Mattel seen facing safety probe
Report: Consumer Product Safety Commission says toymaker did not abide by its mandate for disclosing product safety risks within 24 hours.
The Consumer Product Safety Commission is investigating whether Mattel "knowingly" withheld information regarding potential safety risks associated with its toys that were involved in a major recall last month, according to a published report Tuesday.
The Wall Street Journal reported that the CPSC mandates that manufacturers must report all claims of potentially hazardous product defects within 24 hours, with few exceptions.
"It's a statute; it's clear," Julie Vallese, a CPSC spokeswoman told the paper..
According to the Journal, Mattel (Charts, Fortune 500) in at least three major cases since the late 1990s, including last month's recall of nearly 18 million playsets studded with potentially dangerous magnets, took months to gather information and report it to the agency.
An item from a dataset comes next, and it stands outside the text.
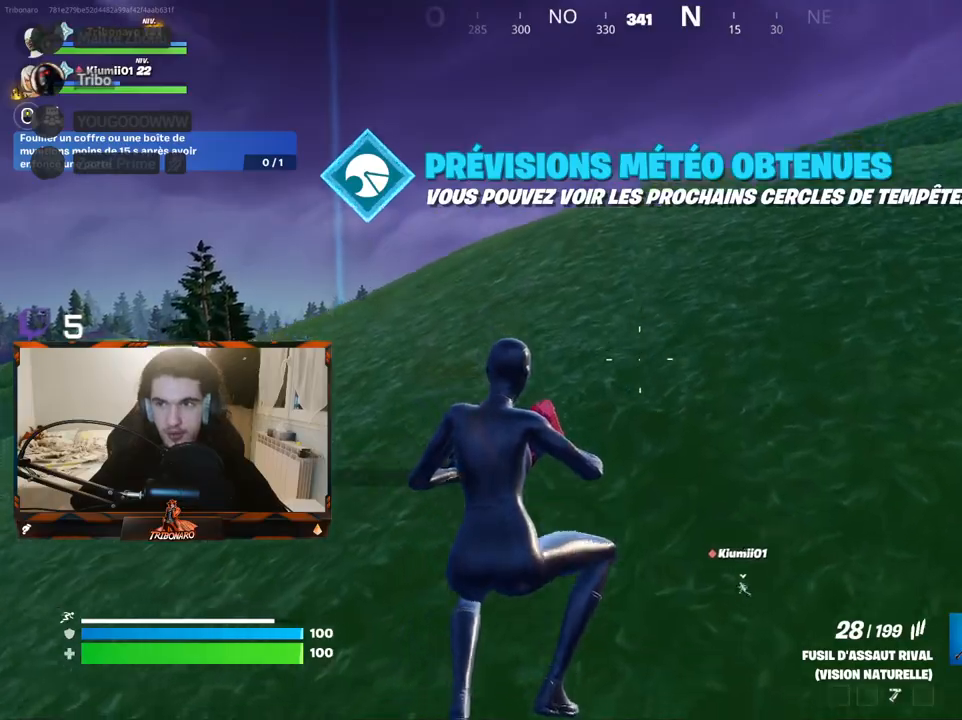
{"keys": ["x", "z"], "mouse": [], "mouse_move": "still", "events": [[467, "x", "down"]]}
Even though Mattel said that its highest priority is protecting children by pulling defective products off store shelves as soon as hazards emerge, the report said Mattel's timetable for reporting these hazards differs from that of the CPSC.
Mattel CEO Robert Eckerd said in an interview that the company discloses problems on its own timetable because it believes both the law and the commission's enforcement practices are unreasonable, the paper said.
What's more, the report said the toymaker maintains that it should be able to evaluate hazards internally before alerting any outsiders, regardless of what the law says.
Since 2001, the CPSC has twice fined the world's largest toymaker for "knowingly" withholding information regarding potentially hazardous problems with its products, the report said
Mattel settled those cases, denying any wrongdoing or that the recalled toys had any defects.
With this new CPSC probe of Mattel's latest recall, the paper said the agency is again investigating the timeliness of the company's disclosures.